The internet was not designed to be a secure network. This might sound inflammatory, but when US Department of Defense officials laid the groundwork for ARPANET, the internet’s precursor, they envisioned it simply as a way to link up a relatively small number of government and academic research centers. They did not expect that criminals, nation-states, or activist hackers would eventually try to steal information sent through the pipes. Security wasn’t baked into the system, simply due to a lack of imagination that it would be needed, and yet the internet continued to grow.
21 years after the first ARPANET node-to-node message was delivered, Sir Tim Berners Lee’s invention of the World Wide Web took the internet on a new, more mainstream, path. Berners Lee recently reflected; “Given how much the web has changed in the past 30 years, it would be defeatist and unimaginative to assume that the web as we know it can’t be changed for better in the next 30.”
Today, 85 percent of all enterprise internet traffic is travelling to and from cloud services – something those original ARPANET and WWW inventors certainly never foresaw – and the underlying infrastructure is flawed; not built with today’s application or scale in mind.
These flaws manifest for security professionals in the daily trade offs they have to make between performance and security. There’s a penalty for deploying security tools, in the form of increased latency. Traffic is backhauled for inspection, which slows down workflows. The trade-off drives many organizational IT departments to bury their heads in the sand and choose performance over security, which results in their sensitive data leaking out of the organization like water through a sieve.
Infrastructural flaws and challenges to change
Why have companies accepted a system that is not suited to their needs? One reason is that it’s convenient. Some businesses are more than willing to discount the risk of cyberattacks in favor of less friction for users if there isn’t an obvious alternative. More regulated sectors like the financial services or defense do not have a choice but to have a “security-first” mindset, and they end up backhauling traffic at the expense of the user experience.
For years vendors have told companies that these security and user experience trade-offs are just baked into the rules. They can offer you better tires and new brakes (hardware refresh time!), but they can’t change the fact that you’re driving in an outdated car, or that the roads are cobbled. And because they’ve built and promoted this broken system, they have little incentive to replace it with something new that will end up cannibalizing the solutions they’ve been hyping for years.

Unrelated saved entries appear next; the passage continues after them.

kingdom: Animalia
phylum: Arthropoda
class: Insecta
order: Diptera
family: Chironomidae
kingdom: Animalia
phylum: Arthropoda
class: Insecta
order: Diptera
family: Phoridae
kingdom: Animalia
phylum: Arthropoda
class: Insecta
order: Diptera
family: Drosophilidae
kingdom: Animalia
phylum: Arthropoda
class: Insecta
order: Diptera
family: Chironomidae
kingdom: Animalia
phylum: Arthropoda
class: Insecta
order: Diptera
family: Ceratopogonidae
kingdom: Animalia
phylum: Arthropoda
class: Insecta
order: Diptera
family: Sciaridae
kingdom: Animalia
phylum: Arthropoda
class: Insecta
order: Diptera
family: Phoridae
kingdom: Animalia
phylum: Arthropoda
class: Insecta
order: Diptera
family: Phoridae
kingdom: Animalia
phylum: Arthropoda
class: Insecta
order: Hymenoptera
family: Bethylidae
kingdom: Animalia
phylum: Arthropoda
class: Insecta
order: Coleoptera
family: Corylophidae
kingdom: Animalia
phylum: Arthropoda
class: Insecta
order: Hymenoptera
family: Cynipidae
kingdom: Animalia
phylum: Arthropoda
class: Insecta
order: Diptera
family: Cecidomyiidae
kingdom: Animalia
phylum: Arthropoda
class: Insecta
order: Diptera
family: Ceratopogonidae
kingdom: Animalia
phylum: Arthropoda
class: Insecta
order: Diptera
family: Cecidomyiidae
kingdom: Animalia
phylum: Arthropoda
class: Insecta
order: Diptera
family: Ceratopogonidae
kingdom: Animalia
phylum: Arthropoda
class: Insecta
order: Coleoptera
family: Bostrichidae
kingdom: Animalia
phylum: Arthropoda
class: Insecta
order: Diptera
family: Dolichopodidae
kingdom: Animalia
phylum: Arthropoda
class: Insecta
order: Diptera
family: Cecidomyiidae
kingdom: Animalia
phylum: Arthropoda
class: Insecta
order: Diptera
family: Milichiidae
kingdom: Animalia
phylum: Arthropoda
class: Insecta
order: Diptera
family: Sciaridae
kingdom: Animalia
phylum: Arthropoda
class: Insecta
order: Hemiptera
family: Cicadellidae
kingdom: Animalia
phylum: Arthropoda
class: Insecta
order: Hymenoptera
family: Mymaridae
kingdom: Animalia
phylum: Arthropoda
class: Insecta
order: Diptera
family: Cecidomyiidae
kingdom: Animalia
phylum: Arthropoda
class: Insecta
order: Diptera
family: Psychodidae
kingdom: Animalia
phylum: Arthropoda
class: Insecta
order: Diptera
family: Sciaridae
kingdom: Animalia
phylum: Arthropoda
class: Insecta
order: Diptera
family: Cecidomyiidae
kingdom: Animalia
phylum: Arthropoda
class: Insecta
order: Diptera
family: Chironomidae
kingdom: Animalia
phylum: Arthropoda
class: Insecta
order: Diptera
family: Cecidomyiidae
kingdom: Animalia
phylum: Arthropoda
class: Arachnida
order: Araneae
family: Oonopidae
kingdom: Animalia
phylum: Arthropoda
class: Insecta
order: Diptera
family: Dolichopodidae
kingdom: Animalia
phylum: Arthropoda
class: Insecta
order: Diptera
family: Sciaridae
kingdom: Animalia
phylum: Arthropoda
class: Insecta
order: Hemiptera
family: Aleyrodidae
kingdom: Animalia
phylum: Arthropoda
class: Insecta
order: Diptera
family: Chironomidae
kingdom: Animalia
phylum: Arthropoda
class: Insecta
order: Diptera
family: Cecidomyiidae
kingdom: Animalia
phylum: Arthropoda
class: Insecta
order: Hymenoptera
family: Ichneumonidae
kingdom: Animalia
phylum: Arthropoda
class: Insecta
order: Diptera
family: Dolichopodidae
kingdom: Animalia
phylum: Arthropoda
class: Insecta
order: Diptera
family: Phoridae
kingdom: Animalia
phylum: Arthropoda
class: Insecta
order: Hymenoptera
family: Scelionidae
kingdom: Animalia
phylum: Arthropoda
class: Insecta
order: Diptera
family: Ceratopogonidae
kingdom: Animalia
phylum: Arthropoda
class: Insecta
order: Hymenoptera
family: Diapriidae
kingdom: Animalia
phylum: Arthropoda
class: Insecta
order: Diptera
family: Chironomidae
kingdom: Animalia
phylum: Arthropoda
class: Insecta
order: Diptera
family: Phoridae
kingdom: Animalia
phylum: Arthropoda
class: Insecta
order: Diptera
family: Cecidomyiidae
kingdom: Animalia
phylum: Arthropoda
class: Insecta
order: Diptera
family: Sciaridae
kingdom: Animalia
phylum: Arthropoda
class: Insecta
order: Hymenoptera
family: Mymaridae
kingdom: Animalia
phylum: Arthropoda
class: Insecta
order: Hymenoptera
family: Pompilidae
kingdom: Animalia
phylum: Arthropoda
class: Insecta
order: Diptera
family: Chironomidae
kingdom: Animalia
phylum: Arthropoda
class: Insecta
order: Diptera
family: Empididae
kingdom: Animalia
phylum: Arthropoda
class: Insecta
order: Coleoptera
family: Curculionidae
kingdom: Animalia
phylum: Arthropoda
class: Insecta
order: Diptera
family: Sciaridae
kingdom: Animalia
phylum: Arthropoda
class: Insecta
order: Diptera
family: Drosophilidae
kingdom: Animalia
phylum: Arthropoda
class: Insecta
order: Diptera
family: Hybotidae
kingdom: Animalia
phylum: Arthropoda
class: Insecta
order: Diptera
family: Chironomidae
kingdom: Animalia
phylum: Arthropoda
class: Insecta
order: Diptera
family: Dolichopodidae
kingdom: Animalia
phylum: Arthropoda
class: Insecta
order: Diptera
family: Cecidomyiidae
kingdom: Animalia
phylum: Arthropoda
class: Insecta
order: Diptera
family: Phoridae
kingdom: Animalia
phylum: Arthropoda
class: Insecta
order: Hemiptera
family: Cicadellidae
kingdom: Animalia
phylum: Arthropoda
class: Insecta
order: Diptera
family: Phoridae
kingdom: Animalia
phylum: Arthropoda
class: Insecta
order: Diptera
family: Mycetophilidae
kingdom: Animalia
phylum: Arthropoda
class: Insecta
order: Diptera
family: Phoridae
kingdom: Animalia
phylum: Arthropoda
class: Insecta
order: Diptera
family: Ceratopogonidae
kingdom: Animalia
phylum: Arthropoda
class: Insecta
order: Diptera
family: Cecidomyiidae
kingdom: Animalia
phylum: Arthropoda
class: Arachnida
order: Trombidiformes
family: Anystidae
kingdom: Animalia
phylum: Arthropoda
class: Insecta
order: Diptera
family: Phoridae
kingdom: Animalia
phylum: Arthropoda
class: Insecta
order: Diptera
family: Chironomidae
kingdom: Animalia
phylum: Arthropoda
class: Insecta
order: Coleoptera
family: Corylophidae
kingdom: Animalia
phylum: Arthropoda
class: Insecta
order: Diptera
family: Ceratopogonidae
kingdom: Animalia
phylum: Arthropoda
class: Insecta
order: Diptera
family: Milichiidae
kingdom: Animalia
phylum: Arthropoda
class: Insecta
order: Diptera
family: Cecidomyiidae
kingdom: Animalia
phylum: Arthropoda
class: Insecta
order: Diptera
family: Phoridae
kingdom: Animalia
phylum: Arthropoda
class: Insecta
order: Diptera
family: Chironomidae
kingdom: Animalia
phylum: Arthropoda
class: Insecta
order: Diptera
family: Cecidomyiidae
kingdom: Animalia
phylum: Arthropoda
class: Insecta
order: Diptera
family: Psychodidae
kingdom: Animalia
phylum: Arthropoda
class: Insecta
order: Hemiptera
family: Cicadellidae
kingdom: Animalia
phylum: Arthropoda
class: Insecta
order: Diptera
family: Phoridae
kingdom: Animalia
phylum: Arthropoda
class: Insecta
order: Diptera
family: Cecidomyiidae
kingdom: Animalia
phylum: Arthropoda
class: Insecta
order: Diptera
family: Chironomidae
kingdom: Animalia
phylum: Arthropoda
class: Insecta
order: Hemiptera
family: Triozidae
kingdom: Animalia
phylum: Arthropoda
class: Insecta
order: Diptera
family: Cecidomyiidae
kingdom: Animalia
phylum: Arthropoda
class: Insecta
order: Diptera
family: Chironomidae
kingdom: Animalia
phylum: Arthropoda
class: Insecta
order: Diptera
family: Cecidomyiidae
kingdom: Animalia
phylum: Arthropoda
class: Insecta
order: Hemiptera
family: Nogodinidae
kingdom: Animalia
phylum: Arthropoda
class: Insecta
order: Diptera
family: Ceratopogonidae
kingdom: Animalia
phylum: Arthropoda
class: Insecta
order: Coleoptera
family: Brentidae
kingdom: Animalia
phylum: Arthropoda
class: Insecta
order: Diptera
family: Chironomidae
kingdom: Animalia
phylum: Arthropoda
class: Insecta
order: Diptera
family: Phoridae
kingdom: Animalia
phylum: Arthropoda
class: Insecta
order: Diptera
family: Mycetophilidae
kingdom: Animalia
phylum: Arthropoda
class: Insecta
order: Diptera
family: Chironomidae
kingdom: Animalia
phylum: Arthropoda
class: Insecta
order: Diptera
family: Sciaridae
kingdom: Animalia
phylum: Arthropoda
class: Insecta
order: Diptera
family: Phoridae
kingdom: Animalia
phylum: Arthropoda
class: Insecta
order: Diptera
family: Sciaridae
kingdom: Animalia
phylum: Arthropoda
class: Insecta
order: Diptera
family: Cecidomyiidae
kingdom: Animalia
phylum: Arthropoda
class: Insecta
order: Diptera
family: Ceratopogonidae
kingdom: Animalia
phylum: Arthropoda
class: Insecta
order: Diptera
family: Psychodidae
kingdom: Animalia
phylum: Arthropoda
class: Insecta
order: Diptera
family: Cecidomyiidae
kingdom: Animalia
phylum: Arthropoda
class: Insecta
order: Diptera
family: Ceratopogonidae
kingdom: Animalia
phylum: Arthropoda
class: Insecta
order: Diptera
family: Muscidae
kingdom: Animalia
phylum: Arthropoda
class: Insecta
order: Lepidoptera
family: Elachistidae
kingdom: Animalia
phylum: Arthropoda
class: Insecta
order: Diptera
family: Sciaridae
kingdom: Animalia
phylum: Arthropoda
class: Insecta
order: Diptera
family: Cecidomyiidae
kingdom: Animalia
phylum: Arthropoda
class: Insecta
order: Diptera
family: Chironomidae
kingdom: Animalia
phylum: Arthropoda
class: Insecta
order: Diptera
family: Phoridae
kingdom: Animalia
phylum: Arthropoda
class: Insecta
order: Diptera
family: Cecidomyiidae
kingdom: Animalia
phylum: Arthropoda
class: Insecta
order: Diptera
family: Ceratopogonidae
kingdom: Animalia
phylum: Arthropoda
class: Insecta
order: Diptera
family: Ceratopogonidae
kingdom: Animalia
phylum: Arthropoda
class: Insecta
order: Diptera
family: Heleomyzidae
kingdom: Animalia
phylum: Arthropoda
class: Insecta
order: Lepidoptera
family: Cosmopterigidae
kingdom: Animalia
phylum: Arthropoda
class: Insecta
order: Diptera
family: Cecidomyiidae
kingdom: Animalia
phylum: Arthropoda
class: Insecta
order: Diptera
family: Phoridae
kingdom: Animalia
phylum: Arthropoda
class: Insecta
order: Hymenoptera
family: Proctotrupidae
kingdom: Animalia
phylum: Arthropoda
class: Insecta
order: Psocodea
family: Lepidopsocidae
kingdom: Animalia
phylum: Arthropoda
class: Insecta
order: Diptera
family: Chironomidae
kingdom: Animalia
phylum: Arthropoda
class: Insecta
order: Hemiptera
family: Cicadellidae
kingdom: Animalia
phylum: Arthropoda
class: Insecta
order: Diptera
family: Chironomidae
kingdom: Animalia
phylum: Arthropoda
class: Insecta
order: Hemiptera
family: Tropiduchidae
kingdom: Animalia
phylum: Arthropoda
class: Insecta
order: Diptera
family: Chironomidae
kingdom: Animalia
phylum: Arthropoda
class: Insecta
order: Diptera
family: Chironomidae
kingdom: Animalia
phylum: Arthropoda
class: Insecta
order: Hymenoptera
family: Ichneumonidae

By now, the internet has been woven into every aspect of our cultural and economic life. It’s used by businesses around the globe to access everything from mission-critical applications to blog posts. It probably seems unthinkable to rip it up and replace it with something new.
Of course, it wouldn’t make sense for individual companies to build out their own private, carrier-grade networks - even if it was built in the first place, the cost of maintenance would make this approach entirely unworkable. And in today’s ecosystem, network operators have little reason to provide such an alternative. The carrier that provides you internet access doesn’t make more money if you use their services more often. In fact, they actually lose money if you and everyone else are constantly downloading large files and streaming videos because it blows up their cost models. They have no incentive to build out their infrastructure to anything more than the bare minimum.
Cloud providers do have an incentive to make their internal networks run smoothly, but they don’t have a reason to make it easy for customers to get in and out fast. If cloud providers had fast performant access in and out of their networks it would allow customers to use multiple cloud providers, or even use customer-owned data centers – not something that cloud providers want!
So neither carriers nor cloud providers have the motivation to solve the performance vs. security trade-off dilemma that all enterprises face with today’s internet.
So who will build it?
Netflix outgrew mailed DVD deliveries and invested in building its own streaming platform. Amazon outgrew its underlying infrastructure and built AWS. Taking a lesson from these approaches, we believe it is time for the security industry to take matters into its own hands and build the secure networks required to do the job.
With the explosion of shadow IT and applications that can be directly accessed by employees and customers, security must become the leading force in the evolution of the internet. The security industry can no longer ship appliances that sit in the corner of data centers, demanding networking compromises. The industry needs to stop being the limiter and become the enabler – building infrastructure that can implement powerful and dynamic inline security controls while at the same time be able to touch every IP address in the world in 50 milliseconds or less (sounds ambitious but we have already proven this is perfectly possible).
As with the major connectivity projects of the past, the goal must be both simple and ambitious: to maintain quick, reliable connectivity to every region in the world without compromising security. Because the alternative just isn’t acceptable anymore.
Security can feel like a thankless job sometimes. Even if you win the speed vs. security battle, you still somehow end up getting blamed for slowing things down and making your colleagues’ jobs harder. It’s no wonder that security has become an afterthought for CEOs and other senior business leaders. Maybe they’d rather ignore the problem if it means they can avoid operational roadblocks. But in this new paradigm that we’ve explained, security leaders can become the heroes. If they become advocates for this new approach, they’ll be the ones who get the credit for strengthening both speed and security. If not, they risk getting left behind.